> Dataset content:
-- Opening Marker --

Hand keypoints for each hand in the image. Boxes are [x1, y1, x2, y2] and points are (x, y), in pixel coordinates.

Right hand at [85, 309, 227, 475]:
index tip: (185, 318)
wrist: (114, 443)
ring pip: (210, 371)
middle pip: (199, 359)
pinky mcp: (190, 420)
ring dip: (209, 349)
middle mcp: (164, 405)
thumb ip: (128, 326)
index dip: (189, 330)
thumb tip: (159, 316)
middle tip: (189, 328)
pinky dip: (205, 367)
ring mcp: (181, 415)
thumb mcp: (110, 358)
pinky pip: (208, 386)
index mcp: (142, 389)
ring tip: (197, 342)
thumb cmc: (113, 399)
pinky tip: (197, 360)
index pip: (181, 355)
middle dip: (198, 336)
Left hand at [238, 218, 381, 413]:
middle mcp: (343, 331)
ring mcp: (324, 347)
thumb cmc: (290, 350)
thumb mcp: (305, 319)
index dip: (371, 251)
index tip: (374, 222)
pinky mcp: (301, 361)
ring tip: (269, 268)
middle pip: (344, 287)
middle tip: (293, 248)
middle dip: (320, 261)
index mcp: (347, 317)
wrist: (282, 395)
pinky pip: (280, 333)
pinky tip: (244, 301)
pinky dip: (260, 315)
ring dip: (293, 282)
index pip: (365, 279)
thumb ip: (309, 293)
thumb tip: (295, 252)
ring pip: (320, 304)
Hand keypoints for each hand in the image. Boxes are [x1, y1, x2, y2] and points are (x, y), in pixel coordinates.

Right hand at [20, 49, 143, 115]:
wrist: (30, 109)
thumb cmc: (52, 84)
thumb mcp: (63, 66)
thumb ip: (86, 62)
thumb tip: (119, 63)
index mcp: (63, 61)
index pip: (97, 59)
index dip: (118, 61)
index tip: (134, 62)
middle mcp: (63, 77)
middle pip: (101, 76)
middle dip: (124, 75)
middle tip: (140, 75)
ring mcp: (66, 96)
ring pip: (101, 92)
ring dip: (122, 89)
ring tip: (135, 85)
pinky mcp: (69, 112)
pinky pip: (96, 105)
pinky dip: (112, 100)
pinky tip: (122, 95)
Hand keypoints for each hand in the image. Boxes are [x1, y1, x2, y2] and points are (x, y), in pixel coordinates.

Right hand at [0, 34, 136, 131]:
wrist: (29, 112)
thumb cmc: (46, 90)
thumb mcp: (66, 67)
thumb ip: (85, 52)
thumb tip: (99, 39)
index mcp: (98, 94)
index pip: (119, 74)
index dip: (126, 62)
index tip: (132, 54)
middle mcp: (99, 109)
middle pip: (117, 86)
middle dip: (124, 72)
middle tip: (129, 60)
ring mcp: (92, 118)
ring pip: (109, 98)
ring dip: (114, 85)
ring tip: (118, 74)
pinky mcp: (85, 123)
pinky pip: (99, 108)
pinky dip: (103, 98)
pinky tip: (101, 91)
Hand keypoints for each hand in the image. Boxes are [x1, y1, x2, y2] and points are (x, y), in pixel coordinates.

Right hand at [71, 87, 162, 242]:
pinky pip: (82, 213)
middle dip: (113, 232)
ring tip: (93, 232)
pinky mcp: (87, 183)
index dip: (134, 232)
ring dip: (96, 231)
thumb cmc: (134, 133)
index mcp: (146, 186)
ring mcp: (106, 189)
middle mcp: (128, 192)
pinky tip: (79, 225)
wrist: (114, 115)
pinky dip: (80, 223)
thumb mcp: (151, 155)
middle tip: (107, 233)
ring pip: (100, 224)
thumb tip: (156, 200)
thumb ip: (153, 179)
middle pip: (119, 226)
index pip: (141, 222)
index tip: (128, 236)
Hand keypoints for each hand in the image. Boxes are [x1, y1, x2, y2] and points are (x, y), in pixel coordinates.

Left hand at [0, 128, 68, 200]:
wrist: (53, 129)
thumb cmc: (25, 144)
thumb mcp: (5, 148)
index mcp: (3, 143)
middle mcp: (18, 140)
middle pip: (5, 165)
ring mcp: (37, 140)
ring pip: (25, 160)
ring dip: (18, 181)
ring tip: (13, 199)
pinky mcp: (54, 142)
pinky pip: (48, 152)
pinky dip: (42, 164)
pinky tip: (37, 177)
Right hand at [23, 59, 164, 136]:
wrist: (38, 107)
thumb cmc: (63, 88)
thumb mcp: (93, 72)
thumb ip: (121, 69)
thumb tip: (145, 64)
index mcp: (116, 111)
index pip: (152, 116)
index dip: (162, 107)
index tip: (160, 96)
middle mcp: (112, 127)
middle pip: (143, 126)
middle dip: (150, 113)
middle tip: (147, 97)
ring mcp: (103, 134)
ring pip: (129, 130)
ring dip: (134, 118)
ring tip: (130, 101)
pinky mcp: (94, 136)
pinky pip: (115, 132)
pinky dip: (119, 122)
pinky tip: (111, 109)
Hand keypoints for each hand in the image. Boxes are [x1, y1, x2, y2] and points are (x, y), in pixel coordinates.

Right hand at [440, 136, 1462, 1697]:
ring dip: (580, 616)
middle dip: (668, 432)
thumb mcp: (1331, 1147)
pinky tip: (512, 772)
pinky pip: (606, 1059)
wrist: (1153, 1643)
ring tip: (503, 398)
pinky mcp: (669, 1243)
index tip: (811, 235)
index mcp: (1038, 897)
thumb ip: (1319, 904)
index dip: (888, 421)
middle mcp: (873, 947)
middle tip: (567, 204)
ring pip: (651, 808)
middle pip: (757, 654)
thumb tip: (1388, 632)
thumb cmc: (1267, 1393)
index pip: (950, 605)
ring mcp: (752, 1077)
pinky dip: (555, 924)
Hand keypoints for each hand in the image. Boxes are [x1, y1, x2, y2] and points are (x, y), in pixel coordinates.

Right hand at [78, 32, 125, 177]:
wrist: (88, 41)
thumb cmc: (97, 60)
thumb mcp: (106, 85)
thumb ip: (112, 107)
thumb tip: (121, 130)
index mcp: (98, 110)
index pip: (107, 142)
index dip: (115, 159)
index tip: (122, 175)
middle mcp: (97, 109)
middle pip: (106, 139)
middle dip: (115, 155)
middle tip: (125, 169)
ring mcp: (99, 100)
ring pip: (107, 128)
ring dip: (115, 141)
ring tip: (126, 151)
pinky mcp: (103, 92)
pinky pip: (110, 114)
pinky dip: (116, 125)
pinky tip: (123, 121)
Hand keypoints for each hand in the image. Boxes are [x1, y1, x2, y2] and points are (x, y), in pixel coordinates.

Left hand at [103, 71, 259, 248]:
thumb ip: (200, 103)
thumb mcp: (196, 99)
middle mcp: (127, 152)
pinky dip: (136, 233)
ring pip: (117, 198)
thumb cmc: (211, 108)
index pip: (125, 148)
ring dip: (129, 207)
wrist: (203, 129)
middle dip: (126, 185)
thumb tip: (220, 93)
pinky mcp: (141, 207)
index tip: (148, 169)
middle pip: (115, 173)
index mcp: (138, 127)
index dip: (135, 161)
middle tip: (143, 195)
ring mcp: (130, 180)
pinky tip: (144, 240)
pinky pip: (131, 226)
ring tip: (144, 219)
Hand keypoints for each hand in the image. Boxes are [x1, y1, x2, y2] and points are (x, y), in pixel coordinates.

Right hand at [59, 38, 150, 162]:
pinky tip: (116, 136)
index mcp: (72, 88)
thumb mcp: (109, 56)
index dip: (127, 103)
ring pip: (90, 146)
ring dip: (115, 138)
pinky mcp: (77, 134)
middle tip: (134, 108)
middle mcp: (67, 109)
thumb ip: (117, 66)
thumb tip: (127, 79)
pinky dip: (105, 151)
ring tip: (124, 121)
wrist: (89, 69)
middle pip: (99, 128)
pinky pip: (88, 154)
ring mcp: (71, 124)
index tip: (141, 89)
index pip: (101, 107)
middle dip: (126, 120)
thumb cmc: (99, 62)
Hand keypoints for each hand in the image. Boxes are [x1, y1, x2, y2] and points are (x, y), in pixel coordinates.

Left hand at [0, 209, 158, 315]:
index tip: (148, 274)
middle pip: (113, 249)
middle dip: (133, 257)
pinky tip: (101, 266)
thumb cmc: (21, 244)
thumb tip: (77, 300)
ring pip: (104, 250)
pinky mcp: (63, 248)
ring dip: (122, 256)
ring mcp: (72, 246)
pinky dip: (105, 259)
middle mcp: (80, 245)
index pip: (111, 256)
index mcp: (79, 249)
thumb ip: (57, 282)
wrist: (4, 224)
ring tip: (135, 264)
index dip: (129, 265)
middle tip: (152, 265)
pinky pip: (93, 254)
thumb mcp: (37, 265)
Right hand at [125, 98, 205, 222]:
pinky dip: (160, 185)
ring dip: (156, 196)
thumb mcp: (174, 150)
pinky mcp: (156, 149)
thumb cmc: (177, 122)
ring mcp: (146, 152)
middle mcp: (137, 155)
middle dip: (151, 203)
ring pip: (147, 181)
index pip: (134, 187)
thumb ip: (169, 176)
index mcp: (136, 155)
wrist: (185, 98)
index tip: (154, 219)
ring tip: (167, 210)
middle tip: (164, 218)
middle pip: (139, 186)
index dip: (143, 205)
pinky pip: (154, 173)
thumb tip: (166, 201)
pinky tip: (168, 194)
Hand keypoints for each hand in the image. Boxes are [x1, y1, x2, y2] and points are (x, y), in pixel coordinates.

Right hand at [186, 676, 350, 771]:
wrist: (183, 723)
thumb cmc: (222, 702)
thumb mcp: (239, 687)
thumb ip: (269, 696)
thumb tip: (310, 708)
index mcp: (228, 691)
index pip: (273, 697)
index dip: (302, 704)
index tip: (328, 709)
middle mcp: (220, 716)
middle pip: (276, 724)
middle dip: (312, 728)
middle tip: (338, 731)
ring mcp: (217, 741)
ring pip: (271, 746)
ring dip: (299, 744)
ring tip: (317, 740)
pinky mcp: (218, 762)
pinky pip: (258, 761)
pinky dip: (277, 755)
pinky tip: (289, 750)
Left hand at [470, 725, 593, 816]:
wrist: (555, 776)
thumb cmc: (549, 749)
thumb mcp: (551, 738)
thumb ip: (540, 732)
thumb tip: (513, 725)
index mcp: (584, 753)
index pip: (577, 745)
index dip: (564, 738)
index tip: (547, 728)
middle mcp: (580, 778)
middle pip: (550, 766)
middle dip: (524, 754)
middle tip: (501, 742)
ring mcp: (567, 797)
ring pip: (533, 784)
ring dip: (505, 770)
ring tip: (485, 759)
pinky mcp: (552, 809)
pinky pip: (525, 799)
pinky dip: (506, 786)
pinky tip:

-- Closing Marker --

> How to complete this task:
All that belongs in your answer is the stretch of entries above from the line with "pinky dip: (119, 122)" through the line with "thumb ip: (117, 66)", printed exactly.

> Answer space:
pinky dip: (119, 122)
pinky tip: (111, 109)
Hand keypoints for each hand in the image. Boxes are [x1, y1, x2, y2] and points are (x, y), in pixel coordinates.

Right hand at [440, 136, 1462, 1697]:
ring dip: (580, 616)
middle dip: (668, 432)
thumb mcp: (1331, 1147)
pinky tip: (512, 772)
pinky pip: (606, 1059)
wrist: (1153, 1643)
ring tip: (503, 398)
pinky mcp: (669, 1243)
index tip: (811, 235)
index mcp: (1038, 897)
thumb ip: (1319, 904)
index dip: (888, 421)
middle mcp: (873, 947)
middle tip: (567, 204)
ring pip: (651, 808)
middle pip: (757, 654)
thumb tip: (1388, 632)
thumb cmc: (1267, 1393)
index pip: (950, 605)
ring mcp: (752, 1077)
pinky dip: (555, 924)
Hand keypoints for each hand in the image. Boxes are [x1, y1, x2, y2] and points are (x, y), in pixel coordinates.

Right hand at [78, 32, 125, 177]:
wrist: (88, 41)
thumb cmc: (97, 60)
thumb mcp: (106, 85)
thumb ip: (112, 107)
thumb tip: (121, 130)
index mcp: (98, 110)
index pip: (107, 142)
index dip: (115, 159)
index tip: (122, 175)
middle mcp: (97, 109)
middle pip: (106, 139)
middle dip: (115, 155)
middle tip: (125, 169)
ring mcp: (99, 100)
ring pip: (107, 128)
ring dip: (115, 141)
ring tip: (126, 151)
pinky mcp: (103, 92)
pinky pip: (110, 114)
pinky dip: (116, 125)
pinky tip: (123, 121)
Hand keypoints for each hand in the image. Boxes are [x1, y1, x2, y2] and points are (x, y), in pixel coordinates.

Left hand at [103, 71, 259, 248]:
thumb ip: (200, 103)
thumb mcp: (196, 99)
middle mcp: (127, 152)
pinky dip: (136, 233)
ring pip: (117, 198)
thumb cmc: (211, 108)
index pip: (125, 148)
ring dip: (129, 207)
wrist: (203, 129)
middle dip: (126, 185)
thumb tip: (220, 93)
pinky mcp: (141, 207)
index tip: (148, 169)
middle pip: (115, 173)
index mcp: (138, 127)
index dip: (135, 161)
middle tip: (143, 195)
ring mcp: (130, 180)
pinky tip: (144, 240)
pinky pip: (131, 226)
ring tip: (144, 219)
Hand keypoints for each hand in the image. Boxes are [x1, y1, x2, y2] and points are (x, y), in pixel coordinates.

Right hand at [59, 38, 150, 162]:
pinky tip: (116, 136)
index mcp: (72, 88)
thumb mcp: (109, 56)
index dip: (127, 103)
ring pip: (90, 146)
ring dip: (115, 138)
pinky mcp: (77, 134)
middle tip: (134, 108)
middle mcp: (67, 109)
thumb ip: (117, 66)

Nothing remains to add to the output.